Com isso, surgem conflitos frequentes:
o síndico pode proibir aluguel por temporada?

A resposta não é absoluta — e depende da convenção do condomínio, da destinação do imóvel e do entendimento dos tribunais.

Airbnb é permitido por lei?

No Brasil, o aluguel por temporada é permitido pela legislação, especialmente pela Lei do Inquilinato (Lei nº 8.245/91), que autoriza contratos de curta duração.

Ou seja:
em regra, alugar por temporada não é ilegal.

No entanto, dentro de condomínios, a situação pode mudar.

O condomínio pode proibir Airbnb?

Sim, em alguns casos

O condomínio pode restringir ou até proibir locações por temporada quando:

  • A convenção condominial proíbe expressamente
  • O imóvel tem destinação exclusivamente residencial
  • A atividade se aproxima de hospedagem (característica comercial)

Esse entendimento vem sendo reforçado por decisões judiciais, especialmente do Superior Tribunal de Justiça (STJ).

Entendimento dos tribunais

O STJ já analisou casos semelhantes e indicou que:

  • O condomínio pode limitar o uso das unidades para preservar a finalidade residencial
  • A locação por curta duração pode ser vista como atividade comercial em certos contextos

Resultado:
a convenção do condomínio tem peso decisivo.

Argumentos do síndico e do condomínio

Síndicos e moradores que defendem a proibição costumam alegar:

  • Segurança (entrada constante de desconhecidos)
  • Descaracterização do ambiente familiar
  • Uso indevido de áreas comuns
  • Aumento de riscos e conflitos internos

Argumentos do proprietário

Já os proprietários que alugam por temporada sustentam que:

  • O imóvel é propriedade privada
  • A locação é legal e prevista na legislação
  • Não há atividade comercial formal (como hotelaria)
  • Trata-se de exercício do direito de uso do bem

O síndico pode proibir sozinho?

Não.

O síndico não pode decidir de forma unilateral.
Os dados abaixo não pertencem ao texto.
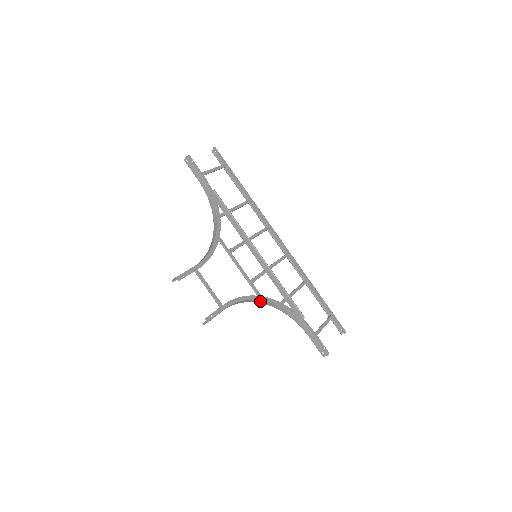
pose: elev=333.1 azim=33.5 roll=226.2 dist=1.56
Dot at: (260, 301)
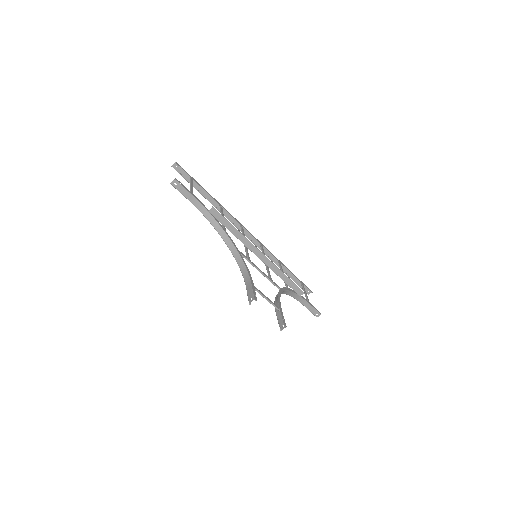
Dot at: occluded
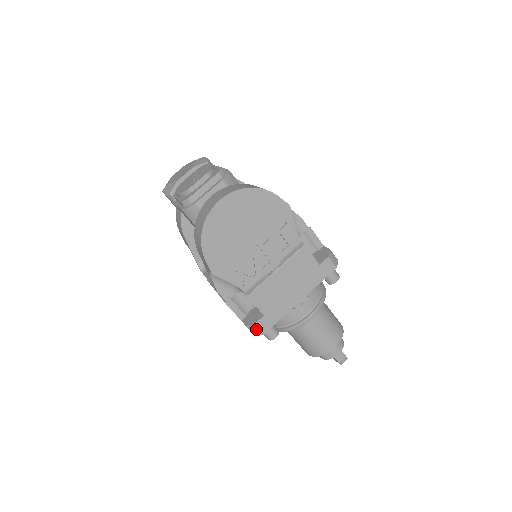
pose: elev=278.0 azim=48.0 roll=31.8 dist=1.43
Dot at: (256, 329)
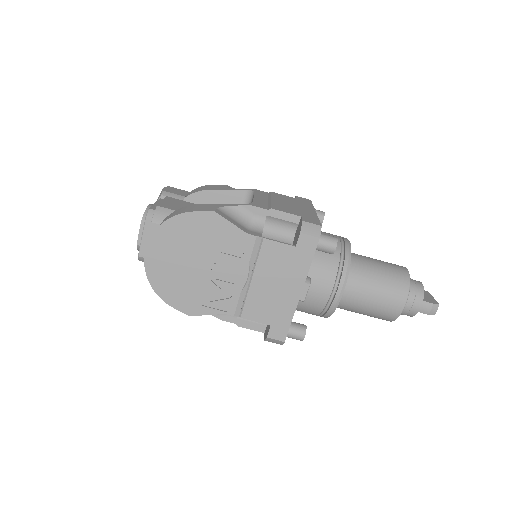
Dot at: (274, 340)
Qualquer restrição deve:

  • Estar prevista na convenção
    ou
  • Ser aprovada em assembleia conforme o quórum exigido

Qual o quórum para proibir?

Para alterar regras sobre uso do imóvel, normalmente é necessário:

2/3 dos condôminos (alteração da convenção)

Sem esse quórum, a proibição pode ser considerada inválida.
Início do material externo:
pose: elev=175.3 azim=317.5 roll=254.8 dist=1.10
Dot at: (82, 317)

E se não houver regra no condomínio?

Se a convenção for omissa:

  • A locação por temporada tende a ser permitida
  • Mas pode ser discutida judicialmente se gerar prejuízos ao condomínio

Como agir em caso de conflito?

Para o proprietário:

  • Verificar a convenção do condomínio
  • Garantir que hóspedes respeitem as regras internas
  • Evitar comportamento que caracterize atividade comercial

Para o condomínio:

  • Formalizar regras claras
  • Deliberar em assembleia
  • Evitar decisões individuais do síndico

Por que esse tema gera tanta discussão?

O aluguel por temporada está no centro de um conflito moderno:

  • Direito de propriedade
    vs
  • Direito coletivo à segurança e tranquilidade

Por isso, o tema tem sido cada vez mais judicializado.

O síndico não pode proibir o Airbnb sozinho, mas o condomínio pode restringir a prática — desde que respeite a convenção e o quórum legal.

Cada caso deve ser analisado individualmente, considerando as regras internas e o impacto da atividade no ambiente condominial.